Next part is also connected with another input arguments.
Optionally the text can be checked against a dictionary of known words. If the index is printed it will mark words not found in the dictionary with a star and state the number of unknown words, e.g.
$ wordcount -index -dictionary=dict.txt
Enter text: Mary had a little lamb
Number of words: 4, unique: 4; average word length: 4.25 characters
Index (unknown: 2):
had
lamb*
little
Mary*
$
With dict.txt being:
big
small
little
cat
dog
have
has
had
This time I start with test, which is similar to previous scenario:
@patch('sys.argv', ['my_count/__init__.py',
'-index',
'-dictionary=dict.txt'])
def test_input_index_and_dict(self):
self.runTest(SAMPLE_TEXT,
"Number of words: 4, unique: 4; "
"average word length: 4.25 characters\n"
"Index (unknown: 2):\n"
"had\n"
"lamb*\n"
"little\n"
"Mary*",
['--index', '--dictionary=dict.txt'])
@patch('sys.argv', ['my_count/__init__.py',
'--index',
'--dictionary=dict.txt'])
def test_input_index_and_dict_another(self):
self.runTest("aaa",
"Number of words: 1, unique: 1; "
"average word length: 3.00 characters\n"
"Index (unknown: 1):\n"
"aaa*",
['--index', '--dictionary=dict.txt'])
Main method does not change to much, only another arguments needs to consider:
def consume_args_opts(opts):
index_config = False
dict_config = False
dict_value = None
for opt, arg in opts:
if opt in ('-h', '--help'):
write_help()
sys.exit(0)
if opt in ('-i', '--index'):
index_config = True
if opt in ('-d', '--dictionary'):
dict_config = True
dict_value = arg
return dict_config, dict_value, index_config
def get_opts_args(argv):
# Before
opts, args = getopt.getopt(argv, shortopts="hd:", longopts=["help", "index"])
# Current
opts, args = getopt.getopt(argv, shortopts="hd:", longopts=["help", "index", "dictionary="])
def main(argv):
# before
args, opts = get_opts_args(argv)
# current
args, opts = get_opts_args(argv)
dict_config, dict_value, index_config = consume_args_opts(opts)
Part IX.
And last scenario should Allow the user to enter several texts and get them analyzed. The program is terminated by entering an empty text:
$ wordcount
Enter text: Mary had a little lamb
Number of words: 4, unique: 4; average word length: 4.25 characters
Enter text: a bb ccc dddd
Number of words: 4, unique: 4; average word length: 2.5 characters
Enter text:
$
So this part needs some sort of loop to run until the end condition is met. An infinite loop is not the best choice, but it can help for this scenario.
INFINITE_LOOP = True
WORD_PATTERN = "[a-z-A-Z]*"
# This can work with STDIN
def work_with_stdio(index=False):
while True:
input_text = input("Enter text: ")
if input_text:
if index:
count_words, count_unique, avg_len, index_words = \
simple_word_count(input_text, index)
print("Number of words: {}, unique: {}; "

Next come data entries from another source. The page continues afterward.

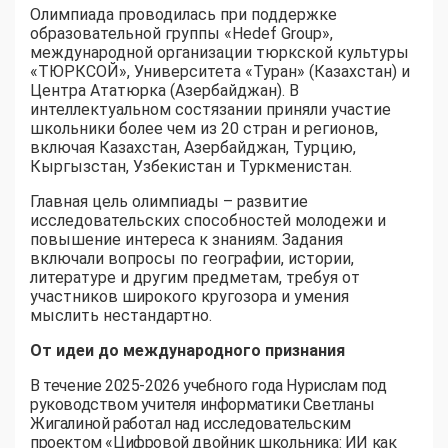
Олимпиада проводилась при поддержке
образовательной группы «Hedef Group»,
международной организации тюркской культуры
«ТЮРКСОЙ», Университета «Туран» (Казахстан) и
Центра Ататюрка (Азербайджан). В
интеллектуальном состязании приняли участие
школьники более чем из 20 стран и регионов,
включая Казахстан, Азербайджан, Турцию,
Кыргызстан, Узбекистан и Туркменистан.
Главная цель олимпиады – развитие
исследовательских способностей молодежи и
повышение интереса к знаниям. Задания
включали вопросы по географии, истории,
литературе и другим предметам, требуя от
участников широкого кругозора и умения
мыслить нестандартно.
От идеи до международного признания
В течение 2025-2026 учебного года Нурислам под
руководством учителя информатики Светланы
Жигалиной работал над исследовательским
проектом «Цифровой двойник школьника: ИИ как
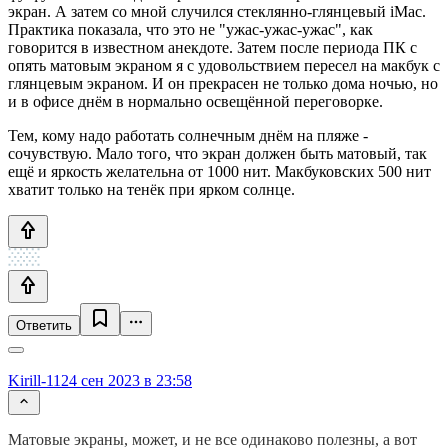
экран. А затем со мной случился стеклянно-глянцевый iMac.
Практика показала, что это не "ужас-ужас-ужас", как
говорится в известном анекдоте. Затем после периода ПК с
опять матовым экраном я с удовольствием пересел на макбук с
глянцевым экраном. И он прекрасен не только дома ночью, но
и в офисе днём в нормально освещённой переговорке.
Тем, кому надо работать солнечным днём на пляже -
сочувствую. Мало того, что экран должен быть матовый, так
ещё и яркость желательна от 1000 нит. Макбуковских 500 нит
хватит только на тенёк при ярком солнце.
Ответить
Kirill-112
4 сен 2023 в 23:58
Матовые экраны, может, и не все одинаково полезны, а вот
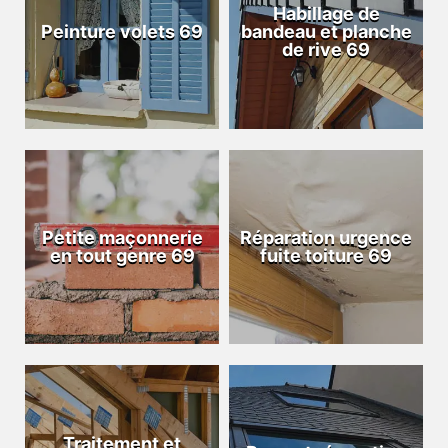
Habillage de
Peinture volets 69
bandeau et planche
de rive 69
Petite maçonnerie
Réparation urgence
en tout genre 69
fuite toiture 69
Traitement et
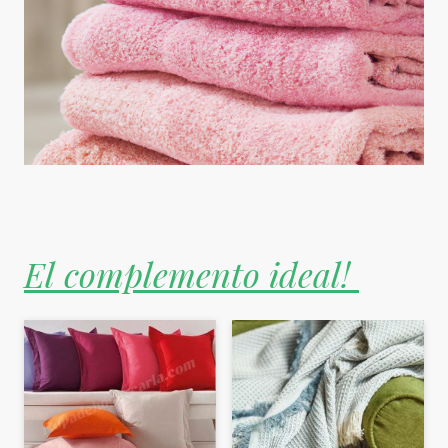
El complemento ideal!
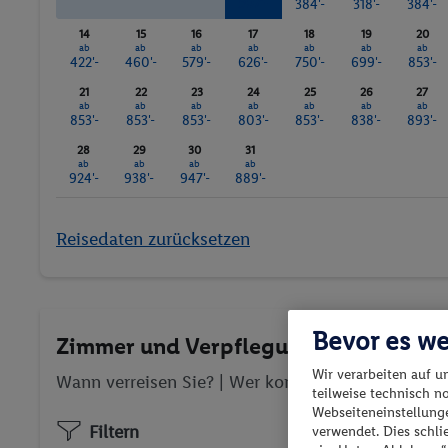
307'-
384'-
318'-
384'-
14
15
16
17
18
19
20
ab
ab
ab
ab
ab
ab
ab
422'-
460'-
579'-
626'-
750'-
699'-
853'-
21
22
23
24
25
26
27
ab
ab
ab
ab
ab
ab
ab
853'-
853'-
853'-
803'-
853'-
838'-
893'-
28
29
30
31
ab
ab
ab
ab
924'-
938'-
947'-
889'-
Reisedaten zurücksetzen
Bevor es we
Zimmer und Verpflegung wählen
Wir verarbeiten auf u
Wann verreisen Sie? |
Wer kommt mit?
| Wo geht 
teilweise technisch n
Webseiteneinstellunge
Filtern
verwendet. Dies schl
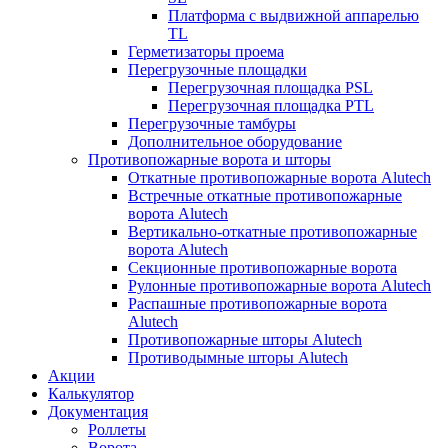
Платформа с выдвижной аппарелью
TL
Герметизаторы проема
Перегрузочные площадки
Перегрузочная площадка PSL
Перегрузочная площадка PTL
Перегрузочные тамбуры
Дополнительное оборудование
Противопожарные ворота и шторы
Откатные противопожарные ворота Alutech
Встречные откатные противопожарные
ворота Alutech
Вертикально-откатные противопожарные
ворота Alutech
Секционные противопожарные ворота
Рулонные противопожарные ворота Alutech
Распашные противопожарные ворота
Alutech
Противопожарные шторы Alutech
Противодымные шторы Alutech
Акции
Калькулятор
Документация
Роллеты
Ворота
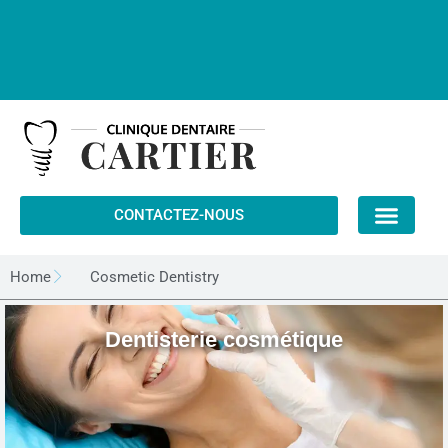
Skip
to
content
Clinique Dentaire Cartier est fière de contribuer au Régime canadien
de soins dentaires (RCSD)
Cliquez ici
CONTACTEZ-NOUS
Home
Cosmetic Dentistry
Dentisterie cosmétique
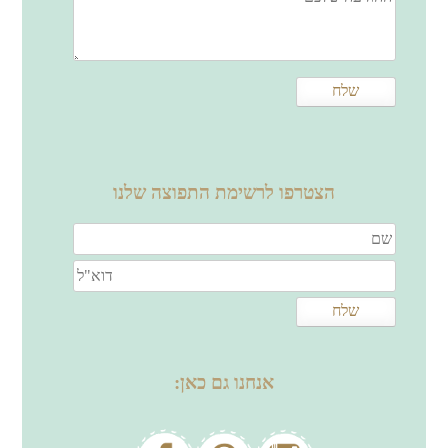
הצטרפו לרשימת התפוצה שלנו
אנחנו גם כאן:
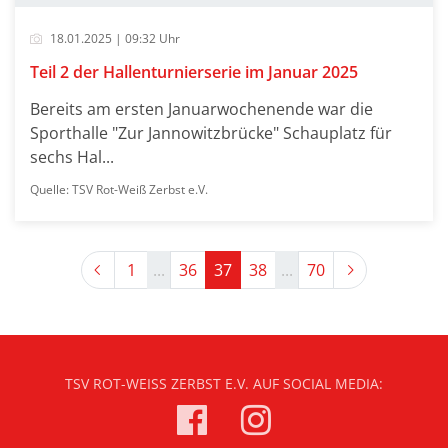
18.01.2025 | 09:32 Uhr
Teil 2 der Hallenturnierserie im Januar 2025
Bereits am ersten Januarwochenende war die
Sporthalle "Zur Jannowitzbrücke" Schauplatz für
sechs Hal...
Quelle: TSV Rot-Weiß Zerbst e.V.
Previous
Next
1
...
36
37
38
...
70
TSV ROT-WEISS ZERBST E.V. AUF SOCIAL MEDIA:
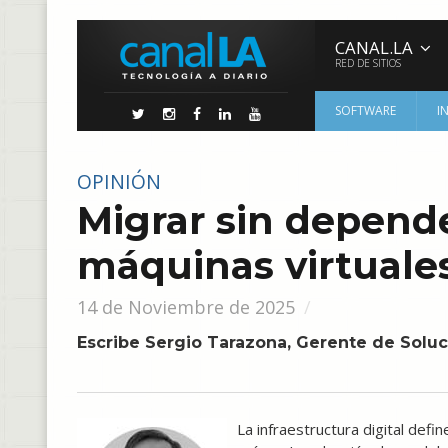
CANAL.LA
RED DE SITIOS
SOFTWARE
I
OPINIÓN
Migrar sin depende
máquinas virtuale
14 de Noviembre de 2025
Escribe Sergio Tarazona, Gerente de Solu
La infraestructura digital def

"average word length: {:.2f} characters\nIndex:".
format(count_words, count_unique, avg_len))
print(*index_words, sep='\n')
else:
count_words, count_unique, avg_len, _ = \
simple_word_count(input_text, index)
print("Number of words: {}, unique: {}; "
"average word length: {:.2f} characters".
format(count_words, count_unique, avg_len))
else:
sys.exit(0)
if INFINITE_LOOP:
return
Testing an infinite loop can be a bit confusing, but there are several ways to achieve this goal. First, I can omit all other parameters, so that the "infinite" loop only runs once.
def test_another_infinite_true_loop(self):
wordcount.INFINITE_LOOP = True
given_answer = ""
args = []
expected_out = ""
with self.assertRaises(SystemExit):
with patch(BUILTINS_INPUT, return_value=given_answer), \
patch(SYS_STDOUT, new=io.StringIO()) as dummy_out:
wordcount.main(args)
self.assertEqual(dummy_out.getvalue().strip(), expected_out)
On the other hand, I can test waiting for user input using a timeout.
@timeout(10)
def call_infinite_main_loop(self, args, given_answer):
with patch(BUILTINS_INPUT, return_value=given_answer), \
patch(SYS_STDOUT, new=io.StringIO()):
my_count.INFINITE_LOOP = False
wordcount.main(args)
Whole code is available my gitlab repository
Conclusion
I learned a lot of things during this coding challenge. There are more things I missed, performance testing and testing the whole application on real data examples (lorem impsum might be a good example). There are more libraries out there that achieve the same result with less process time and consume less resources.
But I still think it is a good challenge for any developer to increase their skills.